The character concordance is another new idea. Again the principle is to have everybody in, including multiple First Gentlemen, since you can’t always be sure the same Gentleman is the first in two separate scenes. The value of this apparently finicky work is to facilitate vocabulary tests on individual characters, though hardly as between First Gentleman (i) and First Gentleman (ii). You can, for example, look up use-usurer-interest in Merchant of Venice and Shylock 2,1,3,1. Gentle is used fourteen times—apart from gentleman/men 3, gentleness 1, gentry 1—and gentile not at all, though part of the point is the interchangeability of these words; Shylock uses absolutely none of them. On the other hand Jew and its derivatives, plus Hebrew, add up to 73, of which Shylock has 10.

These statistics certainly have their interest, though some might feel skeptical about their utility. In All’s Well, noble and its compounds occur twenty-five times, though the highest personal score (Bertram’s) is 5. That mysterious figure “A Gentleman Astringer” may or may not seem less mysterious if you know he has eight speeches, all in verse, twenty-one lines, all in verse, four split lines, 125 words, all in verse, and uses eighty-eight different words. He accounts for .854 percent of the speeches, .696 percent of the lines, and .554 percent of the words in the play. Autolycus in The Winter’s Tale has 2357 words, 329 of them in verse: uses 852 different words, and accounts for 8.847 percent of the speeches, 8.811 percent of the lines, and 9.725 percent of the words in the play. Berowne’s fat part in Love’s Labour’s Lost accounts for 25.238 percent of the speeches, 22.092 percent of the lines, 22.864 percent of the words. He speaks 4809 words, 1444 of them different, and 4198 of them in verse. Armado’s much smaller part (1736 words) uses 677 different ones, and so has a higher ratio of different-word-count to total-word-count, though this probably illustrates only some law of diminishing returns applying to lexical novelty.

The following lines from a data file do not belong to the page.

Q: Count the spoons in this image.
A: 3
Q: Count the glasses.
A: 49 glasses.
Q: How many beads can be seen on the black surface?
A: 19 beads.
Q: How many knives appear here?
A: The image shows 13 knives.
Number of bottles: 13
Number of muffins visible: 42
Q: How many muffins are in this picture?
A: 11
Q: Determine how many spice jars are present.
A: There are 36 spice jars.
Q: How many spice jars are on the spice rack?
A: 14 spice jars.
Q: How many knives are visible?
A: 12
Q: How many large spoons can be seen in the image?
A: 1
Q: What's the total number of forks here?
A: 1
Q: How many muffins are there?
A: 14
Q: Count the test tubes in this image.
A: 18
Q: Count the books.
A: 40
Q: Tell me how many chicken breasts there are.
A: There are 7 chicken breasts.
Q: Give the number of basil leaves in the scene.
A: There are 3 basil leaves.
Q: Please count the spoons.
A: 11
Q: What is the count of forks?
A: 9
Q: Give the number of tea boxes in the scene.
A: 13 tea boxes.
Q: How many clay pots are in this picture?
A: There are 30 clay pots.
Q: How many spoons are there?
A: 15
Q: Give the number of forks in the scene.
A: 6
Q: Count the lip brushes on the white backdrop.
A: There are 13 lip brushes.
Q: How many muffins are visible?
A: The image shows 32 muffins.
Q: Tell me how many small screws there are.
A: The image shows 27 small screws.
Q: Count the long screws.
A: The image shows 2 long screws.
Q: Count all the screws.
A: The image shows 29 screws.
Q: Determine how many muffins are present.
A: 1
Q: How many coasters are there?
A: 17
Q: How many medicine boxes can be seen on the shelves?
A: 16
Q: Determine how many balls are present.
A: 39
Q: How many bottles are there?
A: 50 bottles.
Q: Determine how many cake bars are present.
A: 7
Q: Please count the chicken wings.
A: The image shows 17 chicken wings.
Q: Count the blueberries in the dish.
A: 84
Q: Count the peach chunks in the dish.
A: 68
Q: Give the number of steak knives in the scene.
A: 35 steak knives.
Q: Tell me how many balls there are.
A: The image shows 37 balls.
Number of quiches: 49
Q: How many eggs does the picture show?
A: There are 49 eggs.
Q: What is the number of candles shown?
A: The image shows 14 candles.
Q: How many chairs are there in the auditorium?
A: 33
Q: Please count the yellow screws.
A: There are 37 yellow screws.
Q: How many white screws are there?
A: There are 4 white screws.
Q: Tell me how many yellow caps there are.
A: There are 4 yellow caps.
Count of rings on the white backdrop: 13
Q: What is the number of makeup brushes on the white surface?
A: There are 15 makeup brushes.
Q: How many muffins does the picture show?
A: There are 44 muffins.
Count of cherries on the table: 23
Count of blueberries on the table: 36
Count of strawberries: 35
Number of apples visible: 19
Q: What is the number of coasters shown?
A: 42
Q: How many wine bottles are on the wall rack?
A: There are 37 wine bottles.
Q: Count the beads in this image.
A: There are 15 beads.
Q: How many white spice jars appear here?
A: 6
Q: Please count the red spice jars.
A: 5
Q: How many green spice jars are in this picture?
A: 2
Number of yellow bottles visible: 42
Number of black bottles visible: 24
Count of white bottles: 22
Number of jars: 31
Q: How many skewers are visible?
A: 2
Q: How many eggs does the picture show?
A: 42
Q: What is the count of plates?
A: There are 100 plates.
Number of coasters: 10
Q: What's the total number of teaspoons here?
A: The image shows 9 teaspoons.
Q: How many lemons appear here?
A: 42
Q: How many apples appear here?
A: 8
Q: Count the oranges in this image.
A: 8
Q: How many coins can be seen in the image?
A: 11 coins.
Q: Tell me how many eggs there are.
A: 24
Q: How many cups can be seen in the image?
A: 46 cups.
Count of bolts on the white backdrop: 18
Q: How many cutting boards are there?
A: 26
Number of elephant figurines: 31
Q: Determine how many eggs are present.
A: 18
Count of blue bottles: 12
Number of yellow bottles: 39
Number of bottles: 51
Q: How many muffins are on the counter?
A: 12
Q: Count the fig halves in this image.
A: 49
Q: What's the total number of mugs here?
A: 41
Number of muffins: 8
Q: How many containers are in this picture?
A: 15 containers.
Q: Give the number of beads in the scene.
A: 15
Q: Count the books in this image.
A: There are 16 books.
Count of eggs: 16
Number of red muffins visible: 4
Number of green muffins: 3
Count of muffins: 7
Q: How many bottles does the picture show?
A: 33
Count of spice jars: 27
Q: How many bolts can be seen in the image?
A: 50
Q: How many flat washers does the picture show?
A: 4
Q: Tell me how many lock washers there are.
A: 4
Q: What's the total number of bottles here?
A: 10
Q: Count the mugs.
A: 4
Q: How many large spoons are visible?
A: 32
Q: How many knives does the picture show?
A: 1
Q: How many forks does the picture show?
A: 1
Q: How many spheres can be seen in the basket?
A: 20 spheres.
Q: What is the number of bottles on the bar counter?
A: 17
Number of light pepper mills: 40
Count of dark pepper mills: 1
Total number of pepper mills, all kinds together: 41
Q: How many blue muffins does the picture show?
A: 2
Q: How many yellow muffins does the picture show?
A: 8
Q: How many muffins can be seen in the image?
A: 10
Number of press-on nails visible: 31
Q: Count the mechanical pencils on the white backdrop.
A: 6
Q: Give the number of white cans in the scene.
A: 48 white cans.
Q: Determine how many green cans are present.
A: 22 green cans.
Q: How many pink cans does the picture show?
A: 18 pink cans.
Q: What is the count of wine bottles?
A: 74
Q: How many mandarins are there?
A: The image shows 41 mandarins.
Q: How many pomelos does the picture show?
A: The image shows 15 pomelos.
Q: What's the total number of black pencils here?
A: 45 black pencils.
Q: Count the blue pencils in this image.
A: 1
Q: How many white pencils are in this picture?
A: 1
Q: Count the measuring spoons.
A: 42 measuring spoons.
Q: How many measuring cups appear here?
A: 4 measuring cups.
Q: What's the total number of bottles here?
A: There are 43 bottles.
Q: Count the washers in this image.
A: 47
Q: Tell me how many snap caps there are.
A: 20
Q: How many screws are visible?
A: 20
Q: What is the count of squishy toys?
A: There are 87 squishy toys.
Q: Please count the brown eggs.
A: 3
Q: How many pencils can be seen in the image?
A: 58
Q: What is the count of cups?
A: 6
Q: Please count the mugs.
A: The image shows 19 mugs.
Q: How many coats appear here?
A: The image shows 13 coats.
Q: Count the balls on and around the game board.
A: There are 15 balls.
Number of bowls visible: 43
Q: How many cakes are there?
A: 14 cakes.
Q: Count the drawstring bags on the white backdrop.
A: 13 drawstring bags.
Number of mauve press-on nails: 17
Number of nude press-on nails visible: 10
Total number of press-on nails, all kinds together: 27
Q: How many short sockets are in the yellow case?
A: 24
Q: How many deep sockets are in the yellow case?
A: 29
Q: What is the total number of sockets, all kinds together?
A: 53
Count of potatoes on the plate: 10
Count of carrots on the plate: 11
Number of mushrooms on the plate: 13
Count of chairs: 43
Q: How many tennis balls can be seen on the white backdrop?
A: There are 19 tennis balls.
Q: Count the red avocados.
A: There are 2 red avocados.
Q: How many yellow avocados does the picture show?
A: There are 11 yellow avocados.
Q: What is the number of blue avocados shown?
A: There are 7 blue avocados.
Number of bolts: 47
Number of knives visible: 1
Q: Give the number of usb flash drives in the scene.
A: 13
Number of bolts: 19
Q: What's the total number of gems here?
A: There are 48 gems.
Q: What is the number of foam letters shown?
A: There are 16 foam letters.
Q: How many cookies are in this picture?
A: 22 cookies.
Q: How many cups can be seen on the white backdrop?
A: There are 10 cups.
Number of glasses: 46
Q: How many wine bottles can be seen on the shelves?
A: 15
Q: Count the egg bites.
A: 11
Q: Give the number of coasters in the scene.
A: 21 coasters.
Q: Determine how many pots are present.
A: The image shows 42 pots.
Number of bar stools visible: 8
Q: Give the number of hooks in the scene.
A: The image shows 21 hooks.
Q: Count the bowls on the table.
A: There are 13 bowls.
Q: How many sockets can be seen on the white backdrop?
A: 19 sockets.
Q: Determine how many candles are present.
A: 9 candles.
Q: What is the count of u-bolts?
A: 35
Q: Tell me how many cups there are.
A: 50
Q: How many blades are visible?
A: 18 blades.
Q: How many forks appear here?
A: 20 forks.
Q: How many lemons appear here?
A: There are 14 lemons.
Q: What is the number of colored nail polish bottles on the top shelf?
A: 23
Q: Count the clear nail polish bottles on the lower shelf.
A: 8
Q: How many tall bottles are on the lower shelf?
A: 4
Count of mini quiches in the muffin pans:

Obviously it will be easier to comment on the utility of this work when it is wholly available, and when its indispensable companion, The New Riverside Edition, has appeared. Nevertheless there can be little doubt that it will replace existing concordances, and that volumes IV-VI in particular will be the modern Bartlett. We can’t be sure as yet what IBM 7094 and the other resources, not defined, of the German Computer Center at Darmstadt, will be asked to provide by way of additional information in the more conventional volumes, but in spite of one or two alphabetical aberrations they can’t control (dar’d must precede dare) there’s no doubt that the modern Bartlett will be compiled, justified, analyzed, and printed by a clean machine much better than a mad human could do it; and that we shall learn, inter alia, what proportion of the poet’s total vocabulary is claimed by such words as love, black, power, and will. But his favorite word will, I predict, turn out to be the.